PAGE EXCERPT Start Marker

Wednesday, December 3, 2008

Iowa Employment Non-Compete Clauses

Iowa is one of the more pro-employer states when it comes to restrictive employment covenants. Generally, Iowa courts will uphold agreements that preclude former employees from competing with an employer (with limited duration and limited area--such as 12 months and within a 100 mile radius of the job site). However, a recent Iowa appeals court decision may be a sign that our courts are beginning to take a more critical view of these types of agreements.

Dr. Thomas Warren was employed as an assistant professor at the University of Iowa and, as part of his job duties, he was required to spent part of every year working as an oncologist at the the University of Iowa's Hospital. When he was hired, Dr. Warren executed an employment contract that included a covenant not to compete and/or practice medicine for a two year period in, essentially, a 50 mile radius of the University. Four years later, Dr. Warren left the University and went into private practice in Cedar Rapids within the 50 mile radius.

PAGE EXCERPT End Marker
INFORMATION SHOWN Start Marker

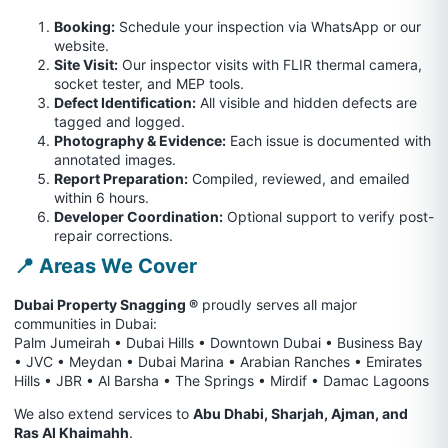
Booking:
Schedule your inspection via WhatsApp or our
website.
Site Visit:
Our inspector visits with FLIR thermal camera,
socket tester, and MEP tools.
Defect Identification:
All visible and hidden defects are
tagged and logged.
Photography & Evidence:
Each issue is documented with
annotated images.
Report Preparation:
Compiled, reviewed, and emailed
within 6 hours.
Developer Coordination:
Optional support to verify post-
repair corrections.
📍 Areas We Cover
Dubai Property Snagging ®
proudly serves all major
communities in Dubai:
Palm Jumeirah • Dubai Hills • Downtown Dubai • Business Bay
• JVC • Meydan • Dubai Marina • Arabian Ranches • Emirates
Hills • JBR • Al Barsha • The Springs • Mirdif • Damac Lagoons
We also extend services to
Abu Dhabi, Sharjah, Ajman, and
Ras Al Khaimahh
.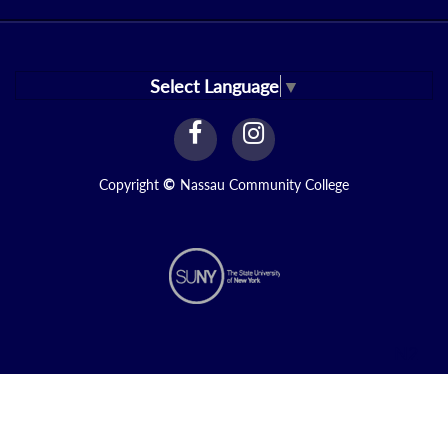
Select Language
▼
facebook
instagram
Link
Link
Copyright
©
Nassau Community College
N2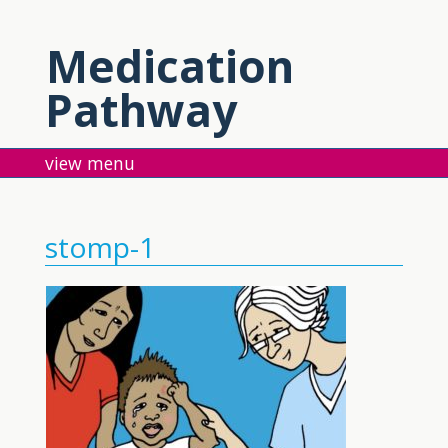
Medication
Pathway
menu
stomp-1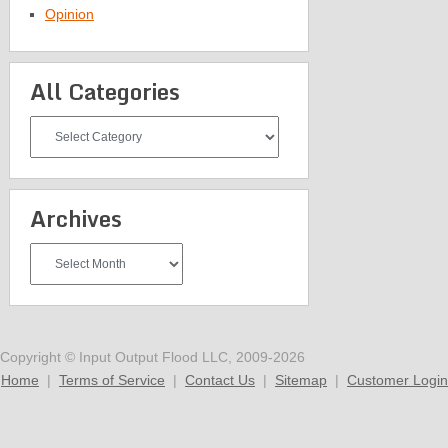
Opinion
All Categories
All
Categories
Archives
Archives
Copyright © Input Output Flood LLC, 2009-2026
Home
|
Terms of Service
|
Contact Us
|
Sitemap
|
Customer Login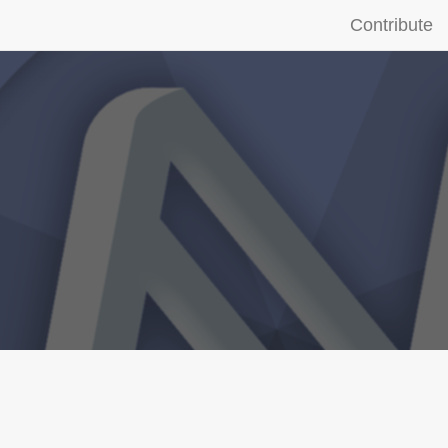
Contribute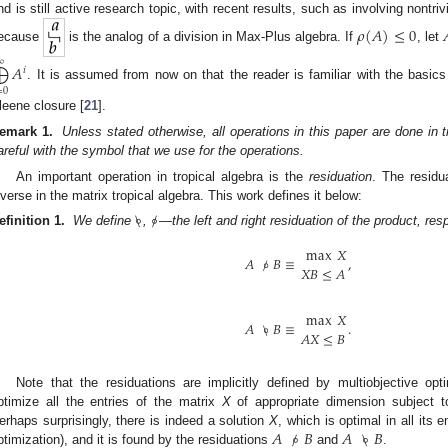
nd is still active research topic, with recent results, such as involving nontriv
𝜌
(
𝐴
)
≤
0

ecause
is the analog of a division in Max-Plus algebra. If
, let
∞
⨁
𝐴
𝑖
. It is assumed from now on that the reader is familiar with the basics
=
0
leene closure [
21
].
emark 1.
Unless stated otherwise, all operations in this paper are done in tr
areful with the symbol that we use for the operations.
An important operation in tropical algebra is the
residuation
. The residu
nverse in the matrix tropical algebra. This work defines it below:
\
∘
/
∘
efinition 1.
We define
,
—the left and right residuation of the product, re
max
𝑋
𝐴
/
∘
𝐵
≡
,
𝑋
𝐵
≤
𝐴
max
𝑋
𝐴
\
∘
𝐵
≡
.
𝐴
𝑋
≤
𝐵
Note that the residuations are implicitly defined by multiobjective op
ptimize all the entries of the matrix
X
of appropriate dimension subject t
𝐴
/
∘
𝐵
𝐴
\
∘
𝐵
erhaps surprisingly, there is indeed a solution
X
, which is optimal in all its 
ptimization), and it is found by the residuations
and
.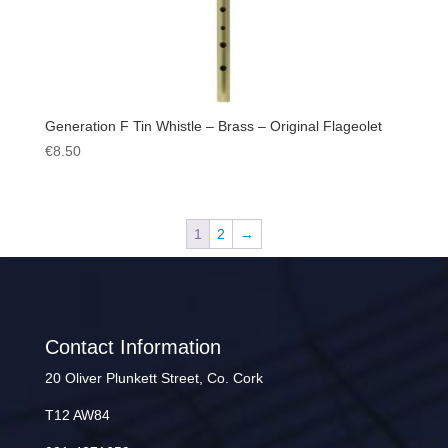
Generation F Tin Whistle – Brass – Original Flageolet
€
8.50
1
2
→
Contact Information
20 Oliver Plunkett Street, Co. Cork
T12 AW84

INFORMATION SHOWN End Marker

▶ _EXERCISE DETAILS_: Summarize the post on Iowa employment non-compete clauses in two sentences.

▶ _RESULT OF THE TASK_: Iowa is one of the more pro-employer states on restrictive employment covenants, with courts generally upholding non-compete agreements that are limited in duration and area, though a recent appeals court decision may signal a more critical view. That case involved Dr. Thomas Warren, a University of Iowa assistant professor who also worked as an oncologist at the university's hospital and signed a covenant barring him from competing or practicing medicine for two years within roughly 50 miles of the University, yet four years later left for private practice in Cedar Rapids within that radius.